The second Pugh family member was my uncle Richard (Dick) Pugh who also lived on Pear Tree Avenue across the road from us. He was I believe a bit older than my father.  If my recollections are correct he was mentioned in dispatches during the war in Burma.
One other quick note. I see Jackie Pugh on the list - He was my cousin and lived in Thrybergh. He became extremely well known as an angler and was mentioned in the Daily Mirror newspaper on Several occasions I believe. He would have gone down the pit I guess round about 1965.
Yet a further note - one of my uncles was in the disaster of 1966 - George Smith who tragically was one of the fatalities.


Edward G. Briggs a 68 year old Bricklayer was working at the base of a ten foot high nest of economies repairing the brickwork inside one of the chambers. Water at 240 degrees Fahrenheit with a pressure of 130 lbs was passing through the Economies as Edward worked, suddenly a rubber plug blew off releasing the water which created a chamber full of steam, incredibly he climbed out of the chamber on a ladder after the steam had been turned off. We can only imagine the severity of the scalding he received, and the pain he suffered. This accident happened on the 25th August 1942 and Edward passed away on the following day. 

On the 25th November 1942 John Thomas Kearns a 41 year old Ripper was using debris from a ripping lip to stow up one of the old gates when he was hit by a falling piece of stone he died from his injuries within hours.

Frank Brozier a 31 year old Collier was killed by falling stone on the 12th December 1942. Shortly after this incident Thomas Colquit an 18 year old Supply lad was taking a bar along conveyor gate on the 17th December 1942 when he was struck down and buried by a falling girder and falling dirt.

Roy Osborne a 17 year old Face Conveyor Attendant was riding a gate conveyor outbye on the 23 February 1943 and his foot was caught in the longitudinal slit which carried him around the delivery end, Roy died on the 24th December the following day.
Ironically another Conveyor Attendant one Leslie Grainger age 19 met a similar fate on the 22nd July 1942 when he took an illegal ride outbye on a belt conveyor towards the end of the shift, Leslie passed under some scaffold which was being used for repair work then he decided to jump of the belt and in doing so he was caught between the conveyor frame rollers and the belt, he survived for just three hours

On the 14th January 1944 John Henry Pike a 62 year old Haulage Corporal was hit by loaded tubs which had been in a collision with 14 run away derailed tubs

Two days later on the 16th January Albert Rackham a 59 year old Labourer was working with a Washery Attendant cleaning out the water softening tank which was constructed in sections, there was just one door remaining to be slid back into position when Albert lost his footing and fell into the tank which was fourteen foot in depth with a temperature of 40 degrees Centigrade, he was rescued from the tank almost immediately but survived only half an hour.

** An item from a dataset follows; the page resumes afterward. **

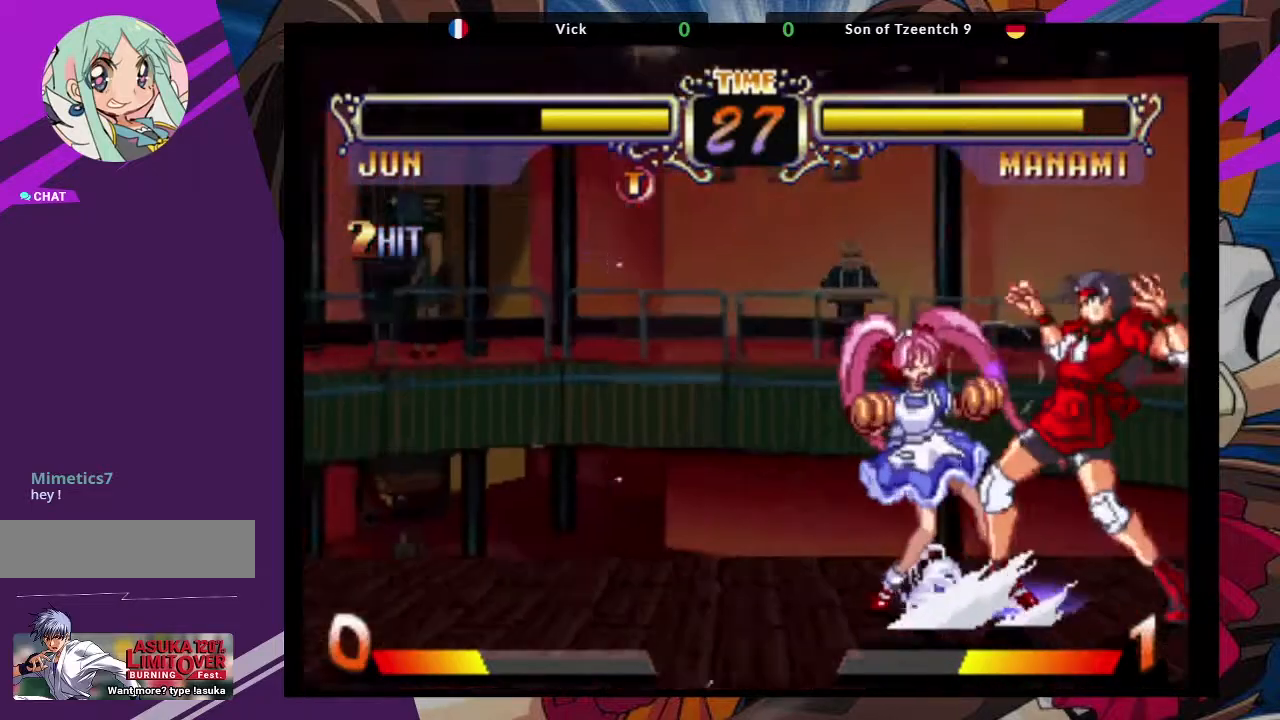
{"dt_ms": 500, "buttons": [], "left_stick": "center", "events": []}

Gas journal: Volumes 245-246  1945
 Mr. HS Haslam, Managing Director of the Dalton Main Collieries, Ltd., who has just returned from a comprehensive tour of coal mines in the United States, points out that no direct comparison can be made between coalmining conditions

In 1945 Silverwood was listed under the ownership of Dalton Main Collieries Ltd., Rotherham, York's. Roundwood Silverwood Thrybergh nr. Rotherham manager C Dickinson under manager HG Spooner.

In 1945, the Coal Industry Nationalisation Act 1946 was implemented and on the 12th July 1946, the National Coal Board (NCB) was established, and was made responsible for managing the coal industry. though the Minister of Fuel and Power was to be consulted regarding production, recruitment,  modernisation,  pricing, and also wage negotiations  .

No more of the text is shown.